Among the entries that follow, some lines contain the word "Punk". Show all of them.

"""

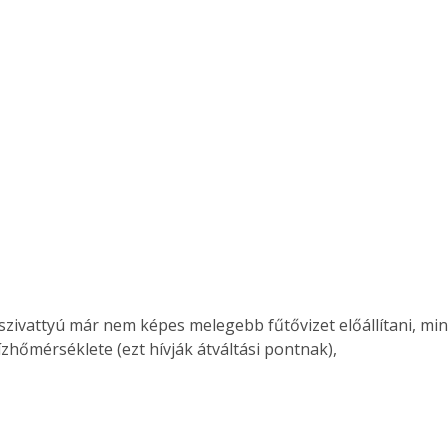
zhőmérséklete (ezt hívják átváltási pontnak), 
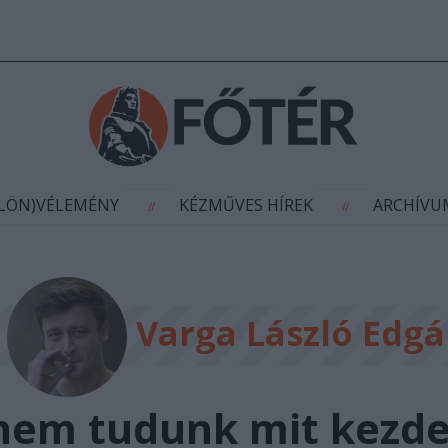
AGYÍTÁS
(KÜLÖN)VÉLEMÉNY
KÉZMŰVES HÍR
//
//
ÜLÖN)VÉLEMÉNY
KÉZMŰVES HÍREK
ARCHÍV
//
//
Varga László Edgá
nem tudunk mit kezd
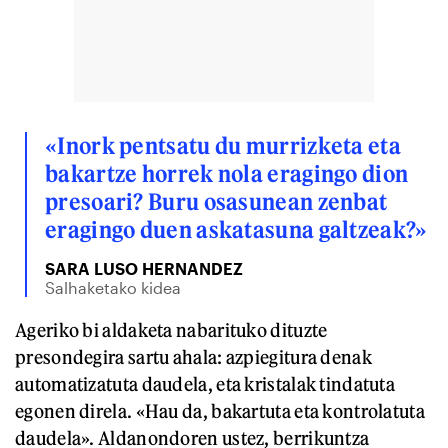
«Inork pentsatu du murrizketa eta
bakartze horrek nola eragingo dion
presoari? Buru osasunean zenbat
eragingo duen askatasuna galtzeak?»
SARA LUSO HERNANDEZ
Salhaketako kidea
Ageriko bi aldaketa nabarituko dituzte
presondegira sartu ahala: azpiegitura denak
automatizatuta daudela, eta kristalak tindatuta
egonen direla. «Hau da, bakartuta eta kontrolatuta
daudela». Aldanondoren ustez, berrikuntza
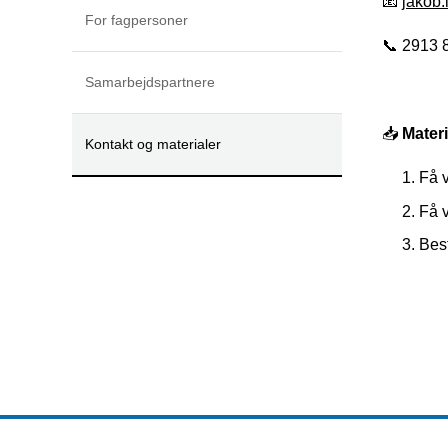
📧
jakob.
For fagpersoner
📞 2913 
Samarbejdspartnere
📥
Materi
Kontakt og materialer
Få 
Få v
Best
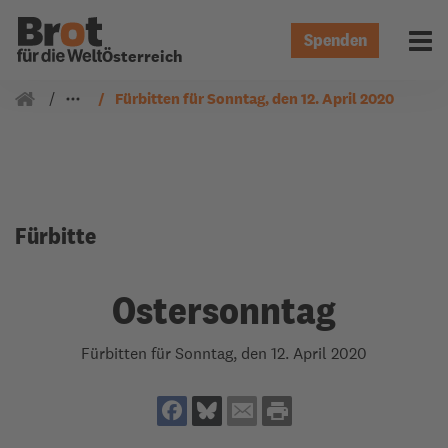
Spenden
Menü 
Österreich
Gemeindearbeit
Fürbitten
Fürbitten für Sonntag, den 12. April 2020
Fürbitte
Ostersonntag
Fürbitten für Sonntag, den 12. April 2020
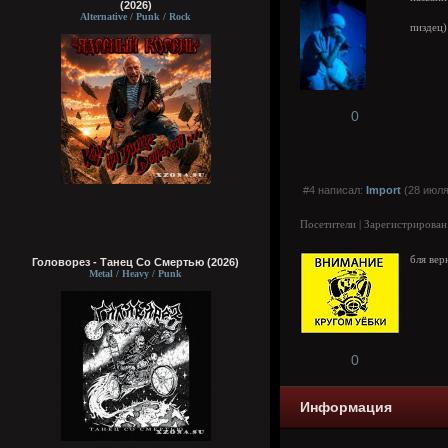
(2026)
Alternative / Punk / Rock
пиздец)
0
#4 написал:
Import
(28 июля
Посетители | Зарегистрирован
бля вер
Головорез - Tанец Со Смертью (2026)
Metal / Heavy / Punk
0
Информация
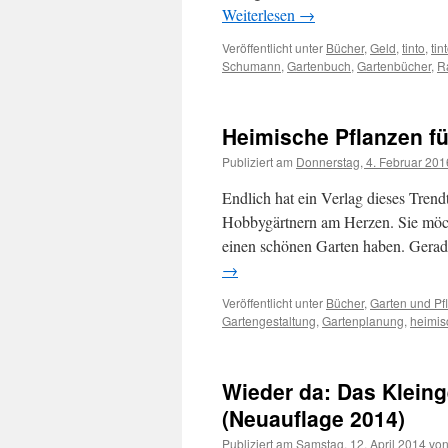
Weiterlesen
→
Veröffentlicht unter
Bücher
,
Geld
,
tinto
,
tin
Schumann
,
Gartenbuch
,
Gartenbücher
,
R
Heimische Pflanzen fü
Publiziert am
Donnerstag, 4. Februar 201
Endlich hat ein Verlag dieses Trend
Hobbygärtnern am Herzen. Sie möch
einen schönen Garten haben. Gerade
→
Veröffentlicht unter
Bücher
,
Garten und Pf
Gartengestaltung
,
Gartenplanung
,
heimis
Wieder da: Das Klein
(Neuauflage 2014)
Publiziert am
Samstag, 12. April 2014
vo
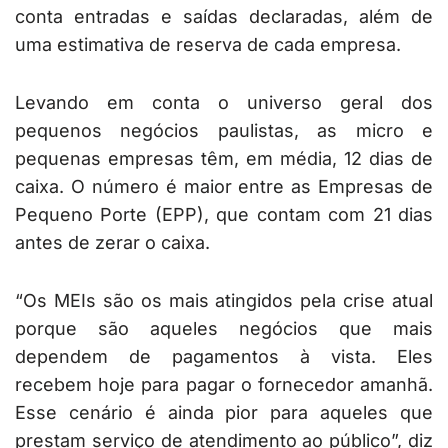
conta entradas e saídas declaradas, além de
uma estimativa de reserva de cada empresa.
Levando em conta o universo geral dos
pequenos negócios paulistas, as micro e
pequenas empresas têm, em média, 12 dias de
caixa. O número é maior entre as Empresas de
Pequeno Porte (EPP), que contam com 21 dias
antes de zerar o caixa.
“Os MEIs são os mais atingidos pela crise atual
porque são aqueles negócios que mais
dependem de pagamentos à vista. Eles
recebem hoje para pagar o fornecedor amanhã.
Esse cenário é ainda pior para aqueles que
prestam serviço de atendimento ao público”, diz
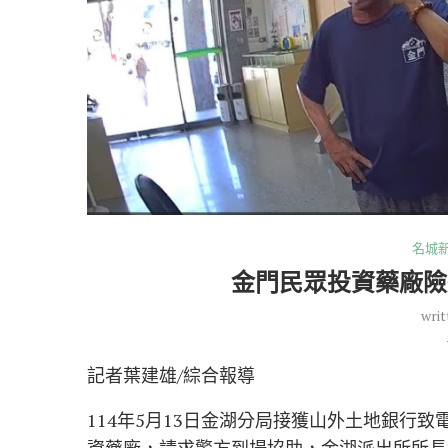
名城
金門民眾投資藥廠險
writ
記者葉建雄/綜合報導
114年5月13日金湖分局接獲山外土地銀行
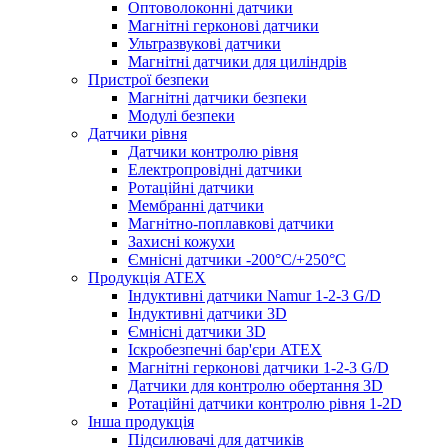
Оптоволоконні датчики
Магнітні герконові датчики
Ультразвукові датчики
Магнітні датчики для циліндрів
Пристрої безпеки
Магнітні датчики безпеки
Модулі безпеки
Датчики рівня
Датчики контролю рівня
Електропровідні датчики
Ротаційні датчики
Мембранні датчики
Магнітно-поплавкові датчики
Захисні кожухи
Ємнісні датчики -200°C/+250°C
Продукція ATEX
Індуктивні датчики Namur 1-2-3 G/D
Індуктивні датчики 3D
Ємнісні датчики 3D
Іскробезпечні бар'єри ATEX
Магнітні герконові датчики 1-2-3 G/D
Датчики для контролю обертання 3D
Ротаційні датчики контролю рівня 1-2D
Інша продукція
Підсилювачі для датчиків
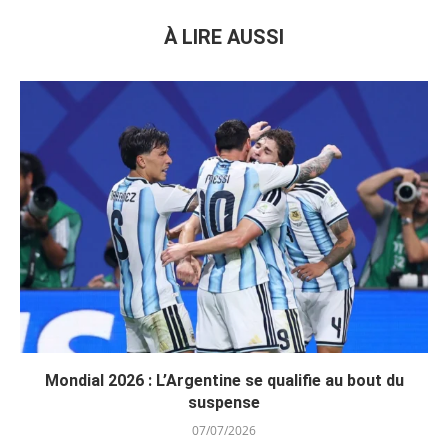
À LIRE AUSSI
Mondial 2026 : L’Argentine se qualifie au bout du
suspense
07/07/2026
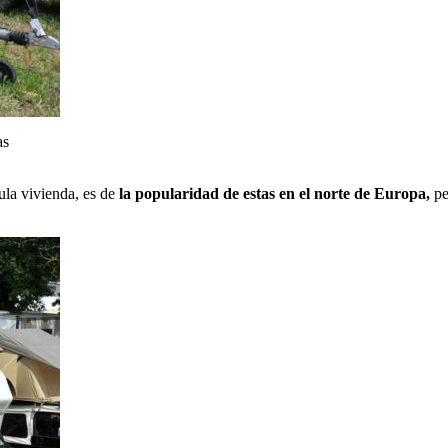
as
lula vivienda, es de
la popularidad de estas en el norte de Europa,
pe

"""

# Solved problem
Alternative / Punk / Rock
Metal / Heavy / Punk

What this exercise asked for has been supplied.